= WHAT YOU NEED TO DO =
From the records below, work out how many lines contain "Statically". Reply with that number alone.

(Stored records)
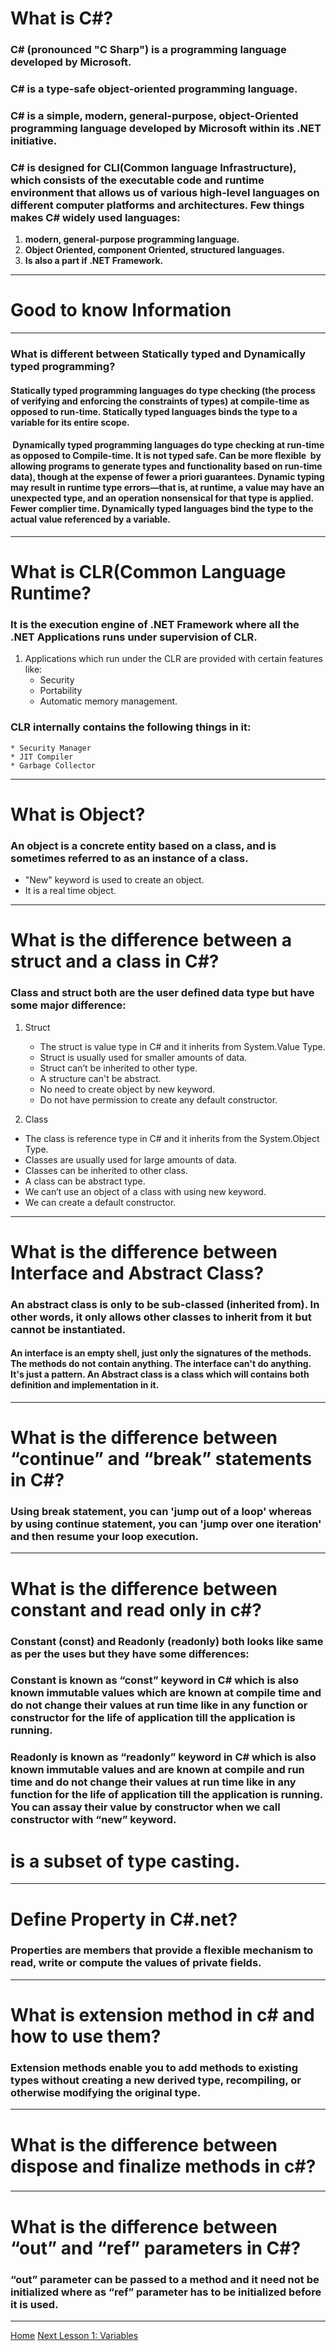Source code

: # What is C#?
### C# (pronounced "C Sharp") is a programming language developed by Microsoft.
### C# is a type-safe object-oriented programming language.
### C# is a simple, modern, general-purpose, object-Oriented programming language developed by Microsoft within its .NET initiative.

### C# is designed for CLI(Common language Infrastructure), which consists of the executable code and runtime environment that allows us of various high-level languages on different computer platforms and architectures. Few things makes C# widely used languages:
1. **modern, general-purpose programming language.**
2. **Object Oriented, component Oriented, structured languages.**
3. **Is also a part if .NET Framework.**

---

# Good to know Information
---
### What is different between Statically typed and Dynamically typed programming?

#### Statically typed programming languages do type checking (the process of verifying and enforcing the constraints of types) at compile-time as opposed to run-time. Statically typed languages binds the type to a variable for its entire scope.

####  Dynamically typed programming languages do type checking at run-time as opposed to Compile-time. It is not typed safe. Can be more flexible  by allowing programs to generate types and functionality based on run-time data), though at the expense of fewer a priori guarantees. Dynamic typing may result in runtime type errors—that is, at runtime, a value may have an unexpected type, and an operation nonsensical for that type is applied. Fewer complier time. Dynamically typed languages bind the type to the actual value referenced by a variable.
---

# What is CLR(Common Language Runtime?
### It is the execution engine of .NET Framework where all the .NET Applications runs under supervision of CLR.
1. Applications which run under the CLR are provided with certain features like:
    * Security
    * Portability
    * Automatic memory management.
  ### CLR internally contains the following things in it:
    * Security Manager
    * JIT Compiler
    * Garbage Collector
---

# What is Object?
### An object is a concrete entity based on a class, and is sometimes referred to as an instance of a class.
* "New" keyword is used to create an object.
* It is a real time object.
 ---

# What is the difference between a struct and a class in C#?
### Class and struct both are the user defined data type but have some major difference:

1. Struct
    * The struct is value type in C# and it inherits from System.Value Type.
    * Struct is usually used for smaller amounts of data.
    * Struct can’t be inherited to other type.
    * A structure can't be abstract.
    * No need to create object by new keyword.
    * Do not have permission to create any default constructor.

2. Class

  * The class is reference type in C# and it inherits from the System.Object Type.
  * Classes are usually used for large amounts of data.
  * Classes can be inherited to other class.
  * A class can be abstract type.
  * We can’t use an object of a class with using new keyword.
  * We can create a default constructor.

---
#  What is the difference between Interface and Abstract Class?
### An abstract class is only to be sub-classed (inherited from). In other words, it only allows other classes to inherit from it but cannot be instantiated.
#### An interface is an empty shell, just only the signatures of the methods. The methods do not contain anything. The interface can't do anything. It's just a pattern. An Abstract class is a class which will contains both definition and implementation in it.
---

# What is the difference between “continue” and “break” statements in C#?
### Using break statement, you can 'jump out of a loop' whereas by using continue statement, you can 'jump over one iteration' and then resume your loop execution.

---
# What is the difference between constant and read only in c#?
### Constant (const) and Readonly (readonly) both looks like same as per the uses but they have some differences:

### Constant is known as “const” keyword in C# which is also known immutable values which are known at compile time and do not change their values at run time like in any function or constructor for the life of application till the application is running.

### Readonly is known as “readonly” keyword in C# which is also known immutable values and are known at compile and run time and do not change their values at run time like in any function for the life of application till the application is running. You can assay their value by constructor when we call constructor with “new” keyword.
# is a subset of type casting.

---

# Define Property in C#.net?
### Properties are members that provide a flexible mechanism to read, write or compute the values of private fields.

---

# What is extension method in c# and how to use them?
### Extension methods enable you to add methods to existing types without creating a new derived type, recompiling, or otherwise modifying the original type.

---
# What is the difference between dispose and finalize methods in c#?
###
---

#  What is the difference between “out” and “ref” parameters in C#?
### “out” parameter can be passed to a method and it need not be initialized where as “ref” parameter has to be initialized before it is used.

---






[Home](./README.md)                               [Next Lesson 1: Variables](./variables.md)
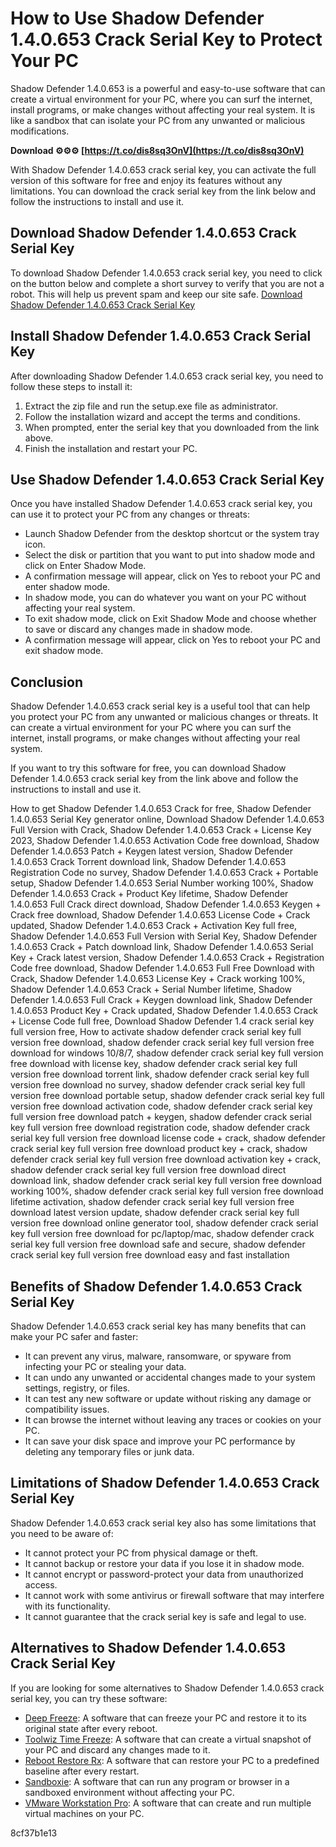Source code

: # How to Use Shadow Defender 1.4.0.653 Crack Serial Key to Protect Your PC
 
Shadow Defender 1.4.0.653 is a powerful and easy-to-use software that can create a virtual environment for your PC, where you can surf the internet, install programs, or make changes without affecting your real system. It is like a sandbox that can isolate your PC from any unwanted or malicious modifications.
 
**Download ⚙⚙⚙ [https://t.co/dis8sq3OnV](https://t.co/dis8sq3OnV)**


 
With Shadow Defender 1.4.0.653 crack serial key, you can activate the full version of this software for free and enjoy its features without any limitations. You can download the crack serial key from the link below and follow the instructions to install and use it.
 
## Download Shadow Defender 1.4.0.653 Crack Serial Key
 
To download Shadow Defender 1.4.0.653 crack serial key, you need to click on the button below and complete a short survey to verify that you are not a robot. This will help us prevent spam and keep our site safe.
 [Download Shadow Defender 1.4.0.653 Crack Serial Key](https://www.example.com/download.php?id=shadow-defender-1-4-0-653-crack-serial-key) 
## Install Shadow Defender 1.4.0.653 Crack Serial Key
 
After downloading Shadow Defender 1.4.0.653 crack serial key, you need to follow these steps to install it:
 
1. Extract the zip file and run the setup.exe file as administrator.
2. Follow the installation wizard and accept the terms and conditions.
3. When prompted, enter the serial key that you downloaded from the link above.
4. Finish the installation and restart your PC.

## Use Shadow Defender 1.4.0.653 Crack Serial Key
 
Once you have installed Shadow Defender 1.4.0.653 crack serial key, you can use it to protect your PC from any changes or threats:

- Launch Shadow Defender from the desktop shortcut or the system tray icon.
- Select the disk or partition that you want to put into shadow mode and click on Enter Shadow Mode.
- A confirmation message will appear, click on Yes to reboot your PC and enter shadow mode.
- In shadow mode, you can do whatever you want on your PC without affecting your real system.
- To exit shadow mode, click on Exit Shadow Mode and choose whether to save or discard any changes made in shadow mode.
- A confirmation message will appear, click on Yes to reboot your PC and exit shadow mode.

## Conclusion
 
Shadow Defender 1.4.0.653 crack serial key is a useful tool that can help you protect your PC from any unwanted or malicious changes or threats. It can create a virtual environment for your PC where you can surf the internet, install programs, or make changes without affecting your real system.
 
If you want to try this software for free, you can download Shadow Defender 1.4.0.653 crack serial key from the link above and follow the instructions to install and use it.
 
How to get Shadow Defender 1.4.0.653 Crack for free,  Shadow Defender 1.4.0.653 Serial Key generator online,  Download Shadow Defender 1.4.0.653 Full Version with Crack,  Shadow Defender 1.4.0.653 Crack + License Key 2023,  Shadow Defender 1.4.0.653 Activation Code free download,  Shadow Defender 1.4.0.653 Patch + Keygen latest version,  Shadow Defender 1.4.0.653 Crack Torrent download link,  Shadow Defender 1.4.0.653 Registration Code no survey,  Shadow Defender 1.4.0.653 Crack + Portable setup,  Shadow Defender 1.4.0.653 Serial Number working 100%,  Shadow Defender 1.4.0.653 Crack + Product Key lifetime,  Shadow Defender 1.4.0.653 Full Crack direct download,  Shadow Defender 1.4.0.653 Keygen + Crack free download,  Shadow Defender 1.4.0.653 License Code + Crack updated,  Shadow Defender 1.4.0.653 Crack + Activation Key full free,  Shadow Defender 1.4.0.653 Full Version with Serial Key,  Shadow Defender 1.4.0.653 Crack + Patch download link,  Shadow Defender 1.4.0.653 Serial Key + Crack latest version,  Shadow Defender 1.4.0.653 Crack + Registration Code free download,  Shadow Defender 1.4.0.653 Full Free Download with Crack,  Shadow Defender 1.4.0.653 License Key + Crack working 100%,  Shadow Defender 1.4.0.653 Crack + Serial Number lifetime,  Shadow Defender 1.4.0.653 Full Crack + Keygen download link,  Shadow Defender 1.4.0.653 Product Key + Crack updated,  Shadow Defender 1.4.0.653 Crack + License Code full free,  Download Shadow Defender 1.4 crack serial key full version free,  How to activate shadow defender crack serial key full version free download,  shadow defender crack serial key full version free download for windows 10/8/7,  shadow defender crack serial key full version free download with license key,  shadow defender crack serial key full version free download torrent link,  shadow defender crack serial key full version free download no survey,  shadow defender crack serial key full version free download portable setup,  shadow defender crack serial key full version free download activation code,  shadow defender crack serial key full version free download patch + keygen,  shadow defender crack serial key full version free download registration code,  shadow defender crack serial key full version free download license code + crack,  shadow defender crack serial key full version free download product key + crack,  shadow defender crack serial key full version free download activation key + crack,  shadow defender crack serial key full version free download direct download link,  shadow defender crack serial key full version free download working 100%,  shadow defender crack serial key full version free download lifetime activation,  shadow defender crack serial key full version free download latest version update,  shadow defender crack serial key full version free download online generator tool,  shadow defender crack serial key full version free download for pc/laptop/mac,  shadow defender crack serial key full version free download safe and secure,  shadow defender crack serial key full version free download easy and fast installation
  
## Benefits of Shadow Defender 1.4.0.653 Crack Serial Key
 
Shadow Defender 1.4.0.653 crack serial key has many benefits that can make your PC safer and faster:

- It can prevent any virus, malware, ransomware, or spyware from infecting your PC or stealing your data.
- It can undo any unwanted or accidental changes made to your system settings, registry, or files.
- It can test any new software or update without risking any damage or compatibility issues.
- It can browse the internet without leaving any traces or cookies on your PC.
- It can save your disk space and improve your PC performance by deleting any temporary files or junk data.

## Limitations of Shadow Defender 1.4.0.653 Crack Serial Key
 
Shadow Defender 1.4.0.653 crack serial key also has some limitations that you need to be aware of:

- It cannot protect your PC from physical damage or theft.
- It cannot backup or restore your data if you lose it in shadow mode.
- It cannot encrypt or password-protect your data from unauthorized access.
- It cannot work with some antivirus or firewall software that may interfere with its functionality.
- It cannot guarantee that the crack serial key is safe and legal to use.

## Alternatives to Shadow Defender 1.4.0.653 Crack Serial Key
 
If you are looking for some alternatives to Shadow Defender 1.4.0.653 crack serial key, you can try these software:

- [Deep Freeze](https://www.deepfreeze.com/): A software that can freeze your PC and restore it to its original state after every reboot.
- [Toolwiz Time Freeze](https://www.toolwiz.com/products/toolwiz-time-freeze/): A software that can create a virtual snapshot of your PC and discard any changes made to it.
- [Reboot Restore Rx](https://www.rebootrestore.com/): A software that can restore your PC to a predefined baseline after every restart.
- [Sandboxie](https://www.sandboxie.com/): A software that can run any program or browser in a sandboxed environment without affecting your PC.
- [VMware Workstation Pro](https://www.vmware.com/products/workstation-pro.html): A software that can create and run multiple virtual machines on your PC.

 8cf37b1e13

= SOLUTION BELOW =
2